START Supplied data

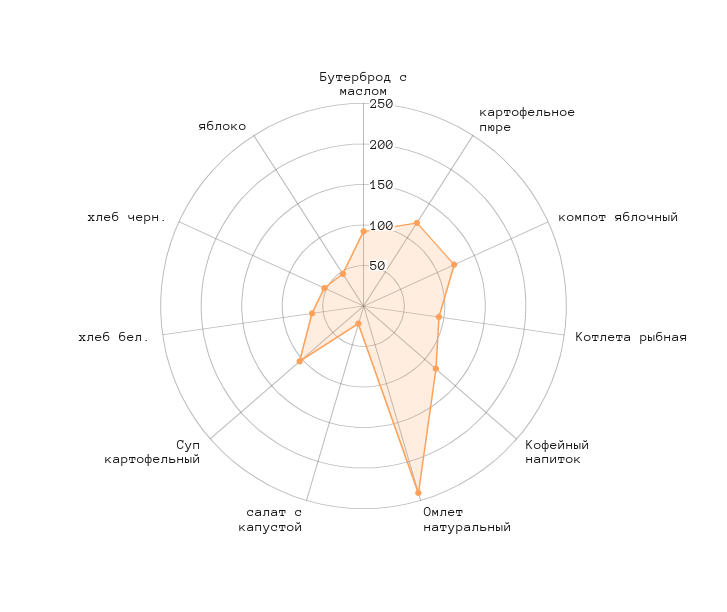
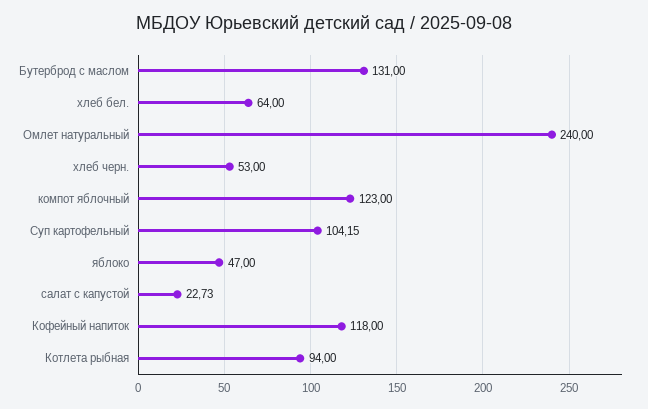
  {
-   "Бутерброд с маслом": 90,
+   "Бутерброд с маслом": 131,
-   "картофельное пюре": 120,
    "компот яблочный": 123,
    "Котлета рыбная": 94,
    "Кофейный напиток": 118,
    "Омлет натуральный": 240,
    "салат с капустой": 22.73,
    "Суп картофельный": 104.15,
    "хлеб бел.": 64,
    "хлеб черн.": 53,
    "яблоко": 47
  }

END Supplied data

▶ [Exercise objective]
Your task is to return every entry exactly as it was written, with the pictures removed.

▶ [Your solution]
  {
-   "Бутерброд с маслом": 90,
+   "Бутерброд с маслом": 131,
-   "картофельное пюре": 120,
    "компот яблочный": 123,
    "Котлета рыбная": 94,
    "Кофейный напиток": 118,
    "Омлет натуральный": 240,
    "салат с капустой": 22.73,
    "Суп картофельный": 104.15,
    "хлеб бел.": 64,
    "хлеб черн.": 53,
    "яблоко": 47
  }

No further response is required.